What this template typically catches
Issues teams running this template most often surface in practice:
Common use cases
Frequently asked questions
What does the Sales Call Coaching Form cover?
It covers the full call review flow: call details, opener and rapport, discovery, objection handling and close, and coaching feedback. That makes it useful for listening to recorded calls or debriefing live calls with a rep. It keeps the review focused on observable behaviors instead of vague impressions.
How often should this form be used?
Use it after key calls, such as demos, discovery calls, renewal conversations, or late-stage objections. Many teams use it weekly for one-on-ones and also for spot checks on important calls. The right cadence depends on call volume and how much coaching time the manager has.
Who should fill out the form?
A sales manager, team lead, enablement coach, or peer reviewer can complete it. In some teams, the rep fills out a self-review first and the manager adds comments after listening to the call. That approach works well when you want coaching to feel collaborative rather than purely evaluative.

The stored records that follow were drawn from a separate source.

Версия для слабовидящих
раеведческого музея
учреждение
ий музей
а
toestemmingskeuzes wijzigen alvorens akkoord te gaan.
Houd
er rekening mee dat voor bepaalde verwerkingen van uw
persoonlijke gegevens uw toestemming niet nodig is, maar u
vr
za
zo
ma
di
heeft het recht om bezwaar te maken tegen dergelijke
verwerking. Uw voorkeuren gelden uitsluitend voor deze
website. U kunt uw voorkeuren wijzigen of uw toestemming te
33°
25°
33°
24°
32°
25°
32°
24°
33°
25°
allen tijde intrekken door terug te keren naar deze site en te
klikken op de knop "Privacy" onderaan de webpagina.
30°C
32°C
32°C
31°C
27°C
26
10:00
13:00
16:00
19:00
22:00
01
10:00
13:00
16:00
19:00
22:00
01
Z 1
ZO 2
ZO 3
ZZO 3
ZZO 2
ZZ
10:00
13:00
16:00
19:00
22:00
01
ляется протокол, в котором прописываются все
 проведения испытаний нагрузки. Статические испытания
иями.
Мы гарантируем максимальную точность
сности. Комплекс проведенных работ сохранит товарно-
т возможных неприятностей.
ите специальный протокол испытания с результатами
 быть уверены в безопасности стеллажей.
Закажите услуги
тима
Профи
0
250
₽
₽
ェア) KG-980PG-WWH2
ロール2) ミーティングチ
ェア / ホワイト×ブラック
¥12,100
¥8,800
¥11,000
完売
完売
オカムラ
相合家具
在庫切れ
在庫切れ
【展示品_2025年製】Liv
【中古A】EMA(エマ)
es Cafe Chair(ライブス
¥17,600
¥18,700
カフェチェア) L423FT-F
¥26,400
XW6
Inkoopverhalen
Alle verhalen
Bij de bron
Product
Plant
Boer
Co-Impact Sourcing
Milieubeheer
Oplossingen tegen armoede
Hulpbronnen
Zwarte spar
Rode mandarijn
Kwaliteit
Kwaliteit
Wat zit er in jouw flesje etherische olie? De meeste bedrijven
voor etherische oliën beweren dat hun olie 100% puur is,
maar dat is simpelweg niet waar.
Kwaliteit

Does this form have a compliance angle?
It can, especially if your team sells in regulated industries or records calls. The form helps reviewers document what was said, whether objections were handled appropriately, and whether the rep stayed within approved messaging. It should be used alongside your company’s recording, consent, and retention policies.
What are the most common mistakes when using a call coaching form?
The biggest mistake is scoring based on outcome alone instead of the quality of the conversation. Another common issue is writing feedback that is too general, such as 'ask better questions,' without naming the exact moment to improve. Teams also forget to capture specific next steps, which makes coaching hard to follow up on.
Can this template be customized for different sales motions?
Yes. You can adjust the ratings, add sections for product fit, pricing, or technical validation, and rename fields to match your sales process. It works for outbound prospecting, inbound qualification, demos, and renewal calls as long as the criteria stay consistent.
What integrations work well with this form?
It pairs well with call recording tools, CRM systems, and coaching platforms. Many teams link it to a call library so reviewers can open the recording, score the call, and log coaching notes in one workflow. You can also connect it to task tools so next steps become follow-up actions.
How does this compare with ad-hoc call feedback?
Ad-hoc feedback is faster, but it is harder to compare calls or spot patterns across reps. A structured form makes reviews repeatable, which helps managers coach the same standards across the team. It also gives reps clearer expectations because they know what good looks like in each stage of the call.